I'll try and get some.. this should put the super macro setting to the test for sure


----------



## Ed (Sep 19, 2004)

Sounds like psocids 

Ed


----------



## AndyShores (Jan 6, 2009)

Ed said:


> Sounds like psocids
> 
> Ed


acceptable frog food you think? Not sure how i'd manage to get them out of the flour, but if i can..


----------



## salix (Mar 28, 2008)

I've had larvae show up in flour. It used to p*$$ me off. I do lots of baking and normally keep my long term storage flour in the freezer. Occasionally I would open a bag and not get it sealed up and put away. If it developed bugs it would have to go out in the trash. They develop into small moths that drive you nuts and get into everything.

However, since I got into frogs, I get excited when I find some old flour with moth larvae. I pick them out with the tip of a spoon and put them in a tank. My frogs go wild for them.

Pick out a few and see how your frogs react. I bet they love them.

Deb


----------



## AndyShores (Jan 6, 2009)

they're not larvae.. I've had this flour for a couple of years and no moths ever come about - it's also in a sealed tupperware container, so i'd see them in there.
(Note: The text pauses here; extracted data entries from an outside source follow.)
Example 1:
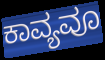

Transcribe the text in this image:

ಕಾವ್ಯವೂ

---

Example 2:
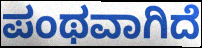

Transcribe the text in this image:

ಪಂಥವಾಗಿದೆ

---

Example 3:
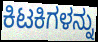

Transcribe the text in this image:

ಕಿಟಕಿಗಳನ್ನು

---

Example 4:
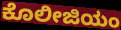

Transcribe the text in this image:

ಕೊಲೀಜಿಯಂ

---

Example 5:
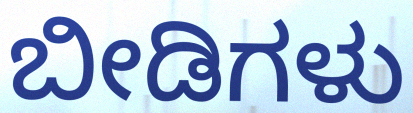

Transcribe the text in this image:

ಬೀಡಿಗಳು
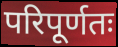
परिपूर्णतः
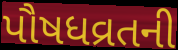
પૌષધવ્રતની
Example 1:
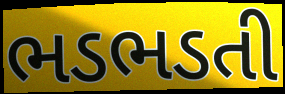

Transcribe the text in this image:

ભડભડતી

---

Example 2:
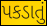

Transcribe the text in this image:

પકડાતું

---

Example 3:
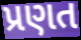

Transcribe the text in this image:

પ્રણત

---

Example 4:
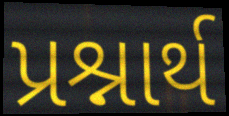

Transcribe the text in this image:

પ્રશ્નાર્થ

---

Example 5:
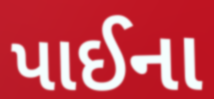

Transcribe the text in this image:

પાઈના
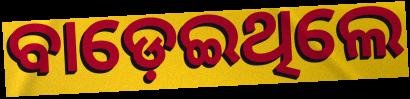
ବାଡ଼େଇଥିଲେ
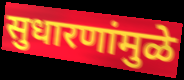
सुधारणांमुळे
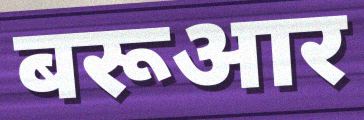
बरूआर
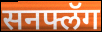
सनफ्लॅग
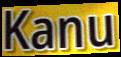
Kanu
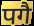
पगै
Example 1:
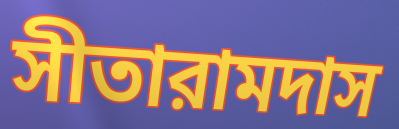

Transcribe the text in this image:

সীতারামদাস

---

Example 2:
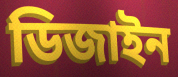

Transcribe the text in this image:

ডিজাইন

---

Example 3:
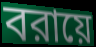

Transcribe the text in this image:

বরায়ে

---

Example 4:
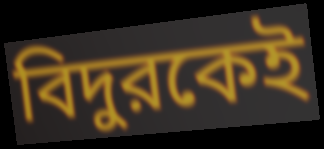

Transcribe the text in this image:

বিদুরকেই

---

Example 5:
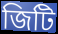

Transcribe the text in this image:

জিটি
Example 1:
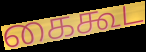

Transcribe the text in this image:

கைகூட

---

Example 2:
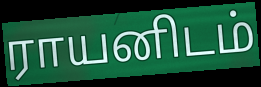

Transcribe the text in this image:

ராயனிடம்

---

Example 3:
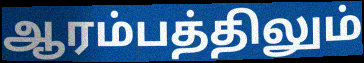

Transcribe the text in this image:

ஆரம்பத்திலும்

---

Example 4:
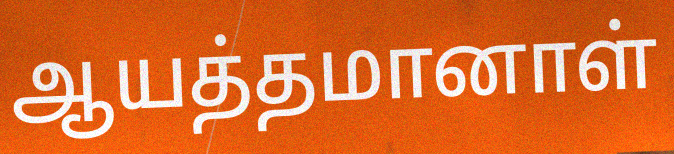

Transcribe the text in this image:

ஆயத்தமானாள்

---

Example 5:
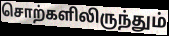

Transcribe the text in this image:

சொற்களிலிருந்தும்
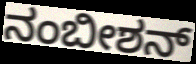
ನಂಬೀಶನ್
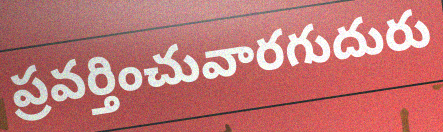
ప్రవర్తించువారగుదురు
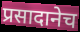
प्रसादानेच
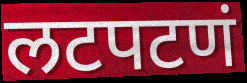
लटपटणं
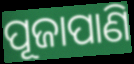
ପୂଜାପାଣି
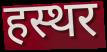
हस्थर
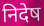
निदेष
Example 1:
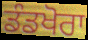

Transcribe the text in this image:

ਡੰਡਖੋਰਾ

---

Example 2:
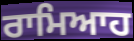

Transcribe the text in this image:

ਰਾਮਿਆਹ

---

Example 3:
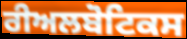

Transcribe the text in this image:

ਰੀਅਲਬੋਟਿਕਸ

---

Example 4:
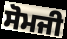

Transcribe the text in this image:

ਸੋਮਜੀ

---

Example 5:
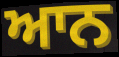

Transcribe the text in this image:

ਆਨ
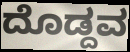
ದೊಡ್ದವ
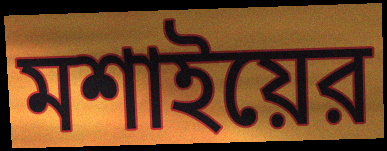
মশাইয়ের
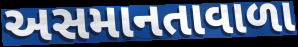
અસમાનતાવાળા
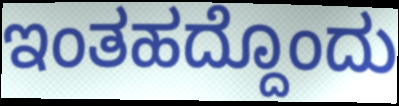
ಇಂತಹದ್ದೊಂದು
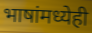
भाषांमध्येही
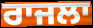
ਰਾਜਲਾ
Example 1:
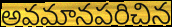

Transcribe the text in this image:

అవమానపరిచిన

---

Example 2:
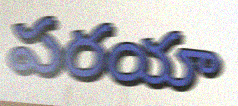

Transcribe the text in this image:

పరయా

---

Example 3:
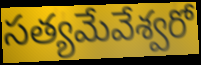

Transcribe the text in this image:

సత్యమేవేశ్వరో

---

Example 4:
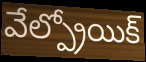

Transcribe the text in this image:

వేల్ప్రోయిక్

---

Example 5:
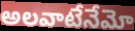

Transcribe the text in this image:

అలవాటేనేమో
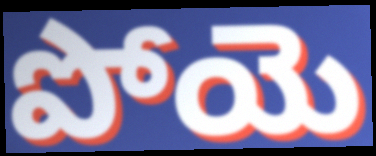
పోయె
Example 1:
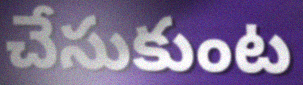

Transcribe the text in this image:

చేసుకుంట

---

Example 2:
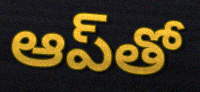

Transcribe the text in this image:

ఆప్‌తో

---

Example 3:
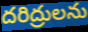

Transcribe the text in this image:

దరిద్రులను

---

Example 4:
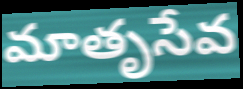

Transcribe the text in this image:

మాతృసేవ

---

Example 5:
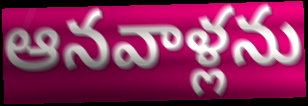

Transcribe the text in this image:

ఆనవాళ్లను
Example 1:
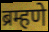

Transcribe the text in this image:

ब्रम्हणे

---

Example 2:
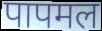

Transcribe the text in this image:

पापमल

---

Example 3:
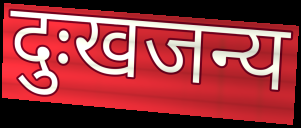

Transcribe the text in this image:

दुःखजन्य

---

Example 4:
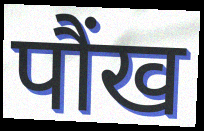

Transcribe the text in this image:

पौंख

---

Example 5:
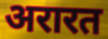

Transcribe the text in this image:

अरारत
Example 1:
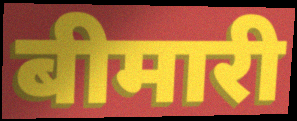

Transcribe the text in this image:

बीमारी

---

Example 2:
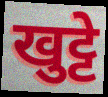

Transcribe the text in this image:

खुट्टे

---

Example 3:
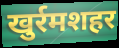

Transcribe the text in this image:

खुर्रमशहर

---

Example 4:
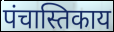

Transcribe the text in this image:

पंचास्तिकाय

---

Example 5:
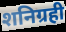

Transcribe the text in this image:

शनिग्रही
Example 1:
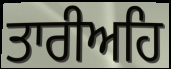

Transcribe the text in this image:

ਤਾਰੀਅਹਿ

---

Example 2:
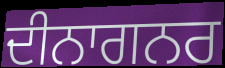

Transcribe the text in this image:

ਦੀਨਾਗਨਰ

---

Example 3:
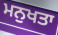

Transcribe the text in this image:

ਮਨੁਖਤਾ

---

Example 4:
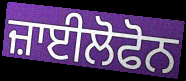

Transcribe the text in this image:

ਜ਼ਾਈਲੋਫੋਨ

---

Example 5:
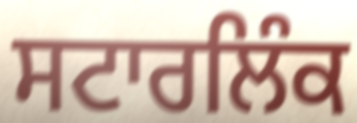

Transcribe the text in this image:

ਸਟਾਰਲਿੰਕ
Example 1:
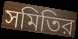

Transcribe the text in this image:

সমিতির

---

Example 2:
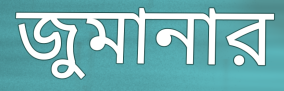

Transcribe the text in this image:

জুমানার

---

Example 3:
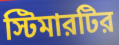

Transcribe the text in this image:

স্টিমারটির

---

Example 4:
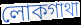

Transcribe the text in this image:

লোকগাথা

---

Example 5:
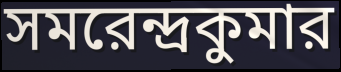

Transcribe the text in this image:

সমরেন্দ্রকুমার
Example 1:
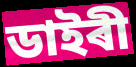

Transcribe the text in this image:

ডাইৰী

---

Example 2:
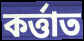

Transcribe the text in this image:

কৰ্ত্তাত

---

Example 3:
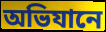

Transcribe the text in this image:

অভিযানে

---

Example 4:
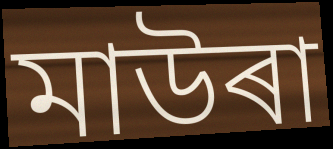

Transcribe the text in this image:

মাউৰা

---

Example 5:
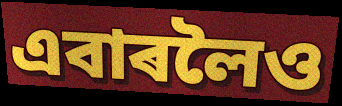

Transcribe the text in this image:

এবাৰলৈও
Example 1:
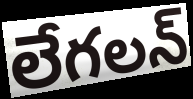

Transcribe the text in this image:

లేగలన్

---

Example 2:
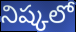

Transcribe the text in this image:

నిష్కలో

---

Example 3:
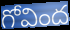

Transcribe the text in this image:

గోవింద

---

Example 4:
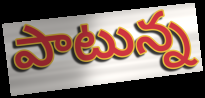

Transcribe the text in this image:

పాటున్న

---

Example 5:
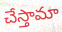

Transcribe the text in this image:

చేస్తామా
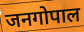
जनगोपाल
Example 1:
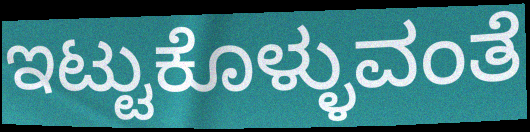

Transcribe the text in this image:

ಇಟ್ಟುಕೊಳ್ಳುವಂತೆ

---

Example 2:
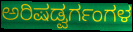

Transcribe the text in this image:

ಅರಿಷಡ್ವರ್ಗಂಗಳ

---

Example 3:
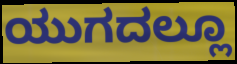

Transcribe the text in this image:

ಯುಗದಲ್ಲೂ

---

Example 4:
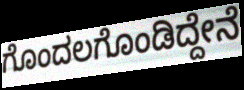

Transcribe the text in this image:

ಗೊಂದಲಗೊಂಡಿದ್ದೇನೆ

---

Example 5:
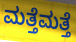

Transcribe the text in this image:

ಮತ್ತೆಮತ್ತೆ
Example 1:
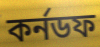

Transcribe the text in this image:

কর্নডফ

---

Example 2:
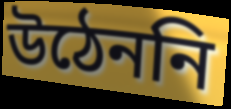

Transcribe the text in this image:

উঠেননি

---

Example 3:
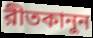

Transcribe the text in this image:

রীতকানুন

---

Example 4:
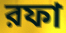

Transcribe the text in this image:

রফা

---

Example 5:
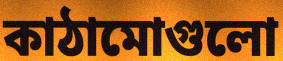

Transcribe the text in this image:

কাঠামোগুলো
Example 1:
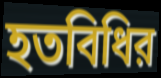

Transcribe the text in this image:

হতবিধির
Just these little bugs.. once I get back to my house I'll try to get a picture of them


----------



## Ed (Sep 19, 2004)

AndyShores said:


> acceptable frog food you think? Not sure how i'd manage to get them out of the flour, but if i can..


If you can seperate them they should be fine. Afterall its not like you don't know what they have been feeding on.. I have to admit that my first thoughts were of grain mites but then I reread the post and the termite like description rang some bells. 

Ed


----------



## AndyShores (Jan 6, 2009)

*pictures*

here are a couple pics of the bugs


----------



## Ed (Sep 19, 2004)

Sure look like psocids 

check out Google Image Result for http://www.lisburncity.gov.uk/filestore/images/booklice.gif 

Ed


----------



## markbudde (Jan 4, 2008)

Oh this is very interesting, looks like it could be a great anew food. I saw some of these apparently eating the labels off of fish food at the fish store. I almost bought the fish food just for the bugs, but I thought they were little termites, so I was weary of bringing them home. Let us know if the frogs eat them or spit them out.
-mark


----------



## AndyShores (Jan 6, 2009)

Ed said:


> Sure look like psocids
> 
> check out Google Image Result for http://www.lisburncity.gov.uk/filestore/images/booklice.gif
> 
> Ed


Definitely is what they are. I'll work on how to separate them from the flour.


----------



## markbudde (Jan 4, 2008)

flour sifter?


----------



## basshummper (Jan 13, 2008)

you know what these look like what i have in my fish food. they are about half the size of a springtail. i collect them buy putting my fish food in a condoment cup and thats inside of a 32 oz cup. they climb out of the condoment cup and fall into the 32oz cup. not knowing what they were i was tring to seed my tanks with them but i guess they all die in that environment.


----------



## stemcellular (Jun 26, 2008)

I've been culturing and feeding these out to my froglets without any issues. Pretty cool.


----------